Socjaldemokratyczny premier Algirdas Butkevičius przyjechał wczoraj na spotkanie z Donaldem Tuskiem, by rozmawiać przede wszystkim o energetyce. Przed jego rządem jest wiele ważnych wyborów. Najtrudniejszy: czy budować nową elektrownię atomową, mimo sprzeciwu wyrażonego w jesiennym referendum. Butkevičius powiedział, że jest zainteresowany wydobywaniem gazu łupkowego.
Premier, jak mówił przed wylotem do Polski, nie zamierza przepraszać za litewski Sejm, który w kwietniu 2010 r., tuż przed katastrofą smoleńską, nie przyjął ustawy o pisowni nazwisk, korzystnej dla polskiej mniejszości.
Przeprosiny takie złożył w zeszły czwartek, w rozmowie z „Rz", szef MSZ Linas Linkevičius: – To wielki wstyd. Prezydent Lech Kaczyński był wielkim przyjacielem Litwy. To, że stało się to podczas jego wizyty, jest przykre. Nie byłem wtedy posłem, ale chciałbym za to przeprosić – powiedział Linkevičius, co zostało bardzo dobrze przyjęte przez Radosława Sikorskiego. Linkevičius zapewnił, że nowy rząd naprawdę zamierza wprowadzić ustawy korzystne dla Polaków na Litwie, choć trudno wskazać, kiedy to się może stać, ich projekty nie są jeszcze gotowe. W Polsce te zapowiedzi przyjęto z nadzieją, choć zazwyczaj ostrożnie, bo obietnice politycy litewscy składali przez lata, ale nic dobrego z tego dla polskiej mniejszości nie wyniknęło.
Wczoraj litewski premier przedstawiał się jako zwolennik kompromisu. Jak zapowiedział, składająca się z przedstawicieli kilku ministerstw grupa robocza ma w marcu przedstawić wnioski dotyczące problemów mniejszości. „Pewnie potrzebne będą zmiany legislacyjne" – dodał na konferencji prasowej.

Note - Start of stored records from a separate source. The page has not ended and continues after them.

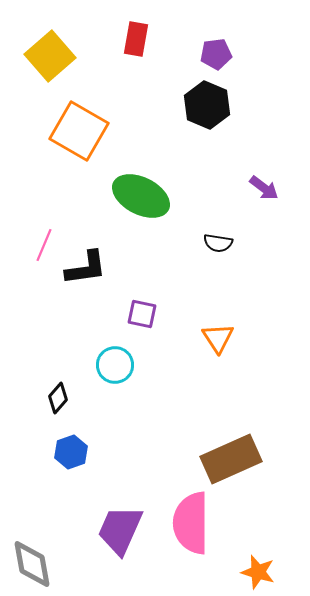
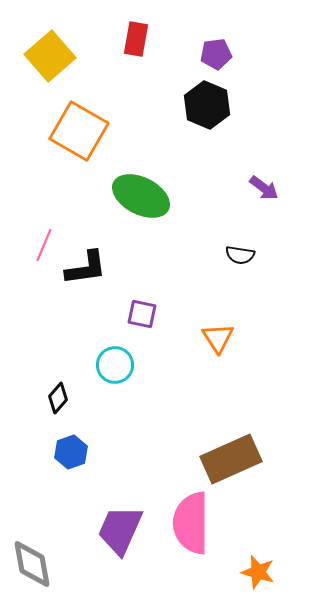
black semicircle: moved 22 px right, 12 px down
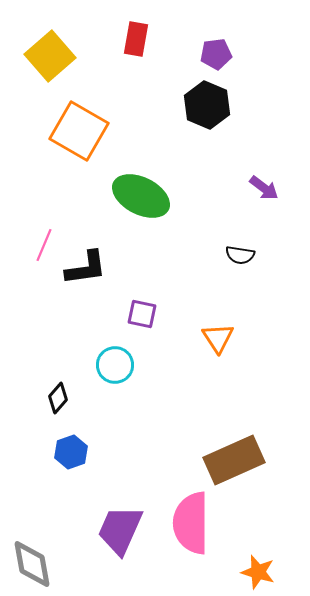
brown rectangle: moved 3 px right, 1 px down
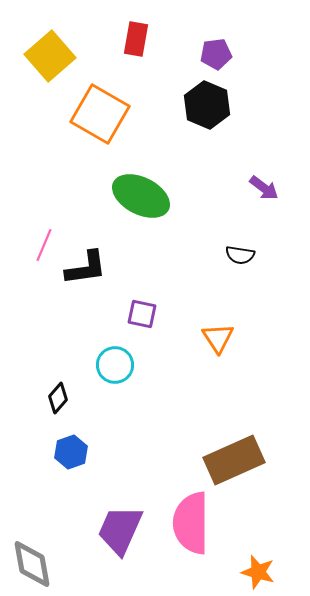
orange square: moved 21 px right, 17 px up
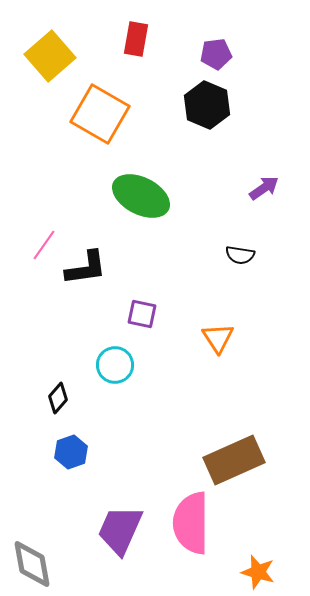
purple arrow: rotated 72 degrees counterclockwise
pink line: rotated 12 degrees clockwise
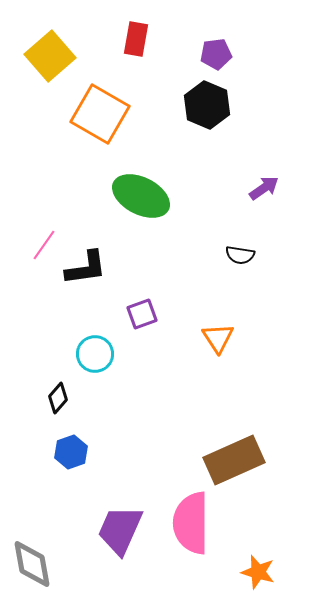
purple square: rotated 32 degrees counterclockwise
cyan circle: moved 20 px left, 11 px up
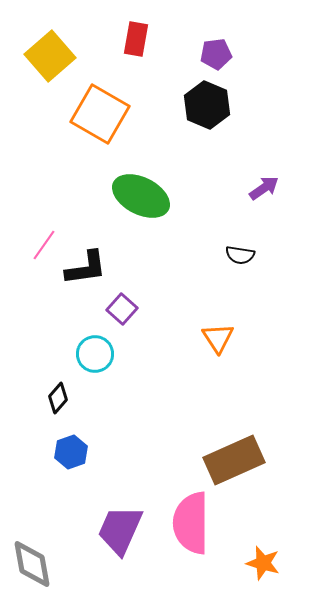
purple square: moved 20 px left, 5 px up; rotated 28 degrees counterclockwise
orange star: moved 5 px right, 9 px up
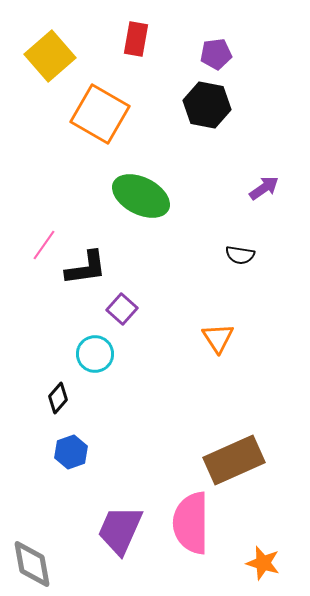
black hexagon: rotated 12 degrees counterclockwise
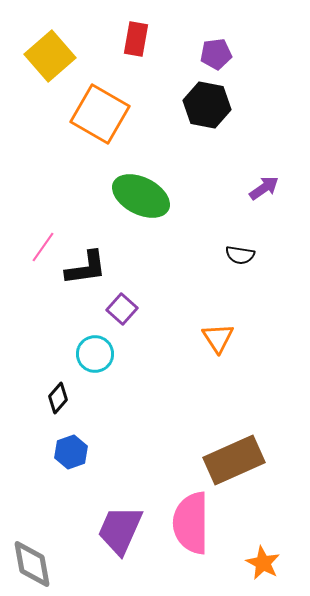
pink line: moved 1 px left, 2 px down
orange star: rotated 12 degrees clockwise
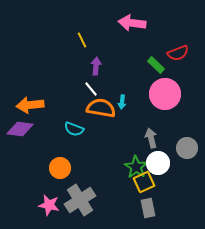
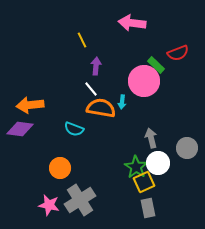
pink circle: moved 21 px left, 13 px up
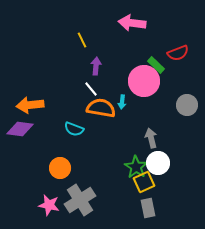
gray circle: moved 43 px up
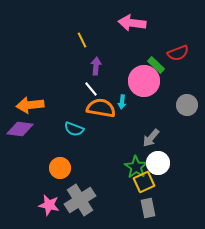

– Życie uczy pokory. Czas zweryfikuje obietnice, wierzę, że jest wspólny interes. Jest nadzieja na otwarcie. Choć paroma spotkaniami, nawet ważnymi, wszystkiego nie rozwiążemy. Trzeba robić swoje, po kawałeczku – powiedział „Rz" Tadeusz Aziewicz, poseł PO, przewodniczący Polsko-Litewskiej Grupy Parlamentarnej.